To: Prince Charles
copyright in the us was originally seven years.
that was the original agreement with the people.. and government.
now it's seventy... or more, in fact today's living corporations can continuously update copyrights and maintain them in perpetuity.
There is one web spider that all it does... is look for anything that is or sounds similar to copyrighted, patented, or registered trademark references on web pages, just to harvest potential ip addresses for ongoing threats of lawsuits... and out of court settlements.
copyrights ought to be reduced, back to the original seven years...
period.
To: Robert_Paulson2
garbage. it takes that long or double or triple as a songwriter or novelist to get their work to market.
Copyright for the life of the author plus a certain amount of years is fair.
I get a kick out of how many people believe that they are entitled to "free" use of anothers property.
9 posted on
09/22/2003 1:12:50 AM PDT by
zarf
(..where lieth those little things with the sort of raffia work base that has an attachment?)
To: Robert_Paulson2
7 Year Copyrights were when "everyone" in the world didn't have the distrubition capability the internet provides today IMHO. I think the file swapping is OK for personal use but when one sells for profit that which is copywrited then a problem exists. You have some songs on yer harddrive at home, fine. You collect a million tunes and redistrubute them en masse for personal profit then yer a criminal. Fine line ? Heck yeah it is. But so is driving a car 70mph that will do 130mph when all the speed limits are 75 or lower on Interstate Highways.
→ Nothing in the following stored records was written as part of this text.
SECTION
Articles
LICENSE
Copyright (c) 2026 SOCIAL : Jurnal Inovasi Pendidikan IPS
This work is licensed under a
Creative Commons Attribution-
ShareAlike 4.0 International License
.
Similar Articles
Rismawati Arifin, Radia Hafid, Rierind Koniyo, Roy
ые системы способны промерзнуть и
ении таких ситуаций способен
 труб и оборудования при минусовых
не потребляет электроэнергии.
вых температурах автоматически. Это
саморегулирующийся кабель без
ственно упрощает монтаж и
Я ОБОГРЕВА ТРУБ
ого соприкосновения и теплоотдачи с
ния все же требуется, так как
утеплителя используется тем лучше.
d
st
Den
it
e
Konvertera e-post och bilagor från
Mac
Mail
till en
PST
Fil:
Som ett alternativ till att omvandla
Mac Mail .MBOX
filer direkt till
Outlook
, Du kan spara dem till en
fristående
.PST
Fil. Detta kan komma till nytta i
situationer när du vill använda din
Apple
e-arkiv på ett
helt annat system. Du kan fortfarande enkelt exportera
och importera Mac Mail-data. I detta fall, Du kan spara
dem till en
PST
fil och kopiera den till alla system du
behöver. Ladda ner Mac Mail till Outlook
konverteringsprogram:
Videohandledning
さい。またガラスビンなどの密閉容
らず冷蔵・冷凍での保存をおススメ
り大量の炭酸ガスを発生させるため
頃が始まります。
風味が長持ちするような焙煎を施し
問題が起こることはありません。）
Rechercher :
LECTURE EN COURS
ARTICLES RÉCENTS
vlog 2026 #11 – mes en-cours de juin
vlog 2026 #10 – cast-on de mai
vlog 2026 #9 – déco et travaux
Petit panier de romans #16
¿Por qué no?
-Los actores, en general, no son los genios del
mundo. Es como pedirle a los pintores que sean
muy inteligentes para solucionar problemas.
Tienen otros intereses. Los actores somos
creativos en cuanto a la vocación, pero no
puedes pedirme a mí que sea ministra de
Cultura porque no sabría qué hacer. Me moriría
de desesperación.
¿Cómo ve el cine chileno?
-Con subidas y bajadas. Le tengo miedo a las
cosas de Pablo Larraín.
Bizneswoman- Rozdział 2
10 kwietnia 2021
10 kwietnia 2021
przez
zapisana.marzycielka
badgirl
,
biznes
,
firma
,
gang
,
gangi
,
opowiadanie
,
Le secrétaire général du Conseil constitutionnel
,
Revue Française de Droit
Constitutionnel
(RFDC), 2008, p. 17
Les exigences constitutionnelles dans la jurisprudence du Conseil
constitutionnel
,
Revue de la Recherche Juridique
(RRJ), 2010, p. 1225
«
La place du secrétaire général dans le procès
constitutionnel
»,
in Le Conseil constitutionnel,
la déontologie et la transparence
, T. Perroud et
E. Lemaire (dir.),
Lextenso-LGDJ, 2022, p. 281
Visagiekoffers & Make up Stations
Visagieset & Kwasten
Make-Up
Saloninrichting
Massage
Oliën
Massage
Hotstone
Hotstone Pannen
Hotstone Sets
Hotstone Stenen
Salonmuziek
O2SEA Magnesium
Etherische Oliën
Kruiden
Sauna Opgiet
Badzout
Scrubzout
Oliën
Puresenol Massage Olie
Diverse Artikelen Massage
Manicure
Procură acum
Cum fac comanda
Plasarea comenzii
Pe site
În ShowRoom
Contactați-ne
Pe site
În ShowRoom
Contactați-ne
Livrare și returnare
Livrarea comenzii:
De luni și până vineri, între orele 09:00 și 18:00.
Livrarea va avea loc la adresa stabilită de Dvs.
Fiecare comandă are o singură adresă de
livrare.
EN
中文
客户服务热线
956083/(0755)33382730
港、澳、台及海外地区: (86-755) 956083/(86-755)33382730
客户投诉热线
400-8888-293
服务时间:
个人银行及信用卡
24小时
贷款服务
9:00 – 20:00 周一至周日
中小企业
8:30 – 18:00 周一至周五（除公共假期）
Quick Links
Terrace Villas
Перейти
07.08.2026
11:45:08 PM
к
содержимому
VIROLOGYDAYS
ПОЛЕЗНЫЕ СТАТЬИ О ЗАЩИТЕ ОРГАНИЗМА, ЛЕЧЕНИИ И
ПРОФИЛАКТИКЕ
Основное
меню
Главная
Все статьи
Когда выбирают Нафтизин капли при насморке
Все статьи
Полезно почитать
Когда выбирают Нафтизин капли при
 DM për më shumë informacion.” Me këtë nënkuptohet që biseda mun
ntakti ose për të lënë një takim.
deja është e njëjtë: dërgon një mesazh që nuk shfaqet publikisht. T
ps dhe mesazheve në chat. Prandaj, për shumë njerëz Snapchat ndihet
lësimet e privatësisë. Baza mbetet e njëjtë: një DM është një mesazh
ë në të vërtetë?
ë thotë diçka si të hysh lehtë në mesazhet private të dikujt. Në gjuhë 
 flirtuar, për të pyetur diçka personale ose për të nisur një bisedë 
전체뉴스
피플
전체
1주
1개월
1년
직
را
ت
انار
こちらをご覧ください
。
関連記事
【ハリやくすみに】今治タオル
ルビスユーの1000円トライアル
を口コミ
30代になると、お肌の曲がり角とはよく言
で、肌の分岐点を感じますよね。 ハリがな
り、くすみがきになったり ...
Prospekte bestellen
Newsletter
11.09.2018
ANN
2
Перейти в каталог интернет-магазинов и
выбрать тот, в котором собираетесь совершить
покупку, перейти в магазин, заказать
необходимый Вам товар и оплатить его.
Go too fast and pay yer fine !
Stay Safe !
12 posted on
09/22/2003 1:20:51 AM PDT by
Squantos
(Cum catapultae proscriptae erunt tum soli proscript catapultas habebunt.)
To: Robert_Paulson2
52 years is ridiculous...
So then under the old law, the hits of *1951* would just be coming up for the public domain.
It seems to me that unlike books, music and movies should have a much shorter copyright period.
Perhaps something like 5 years for the company and then 5 years for the original artists for the former and 10 and 10 for the latter.
Overall, while the industry does have a point about copyright law and piracy they are perhaps the worst example of an industry running amok.
Everything you've ever heard some leftie whine about capitalism is pretty much true of the movie and music industry - sexual abuse and harrasment, employee exploitation, monopolistic scheming, buying a whole (Democrat) political party, and so on.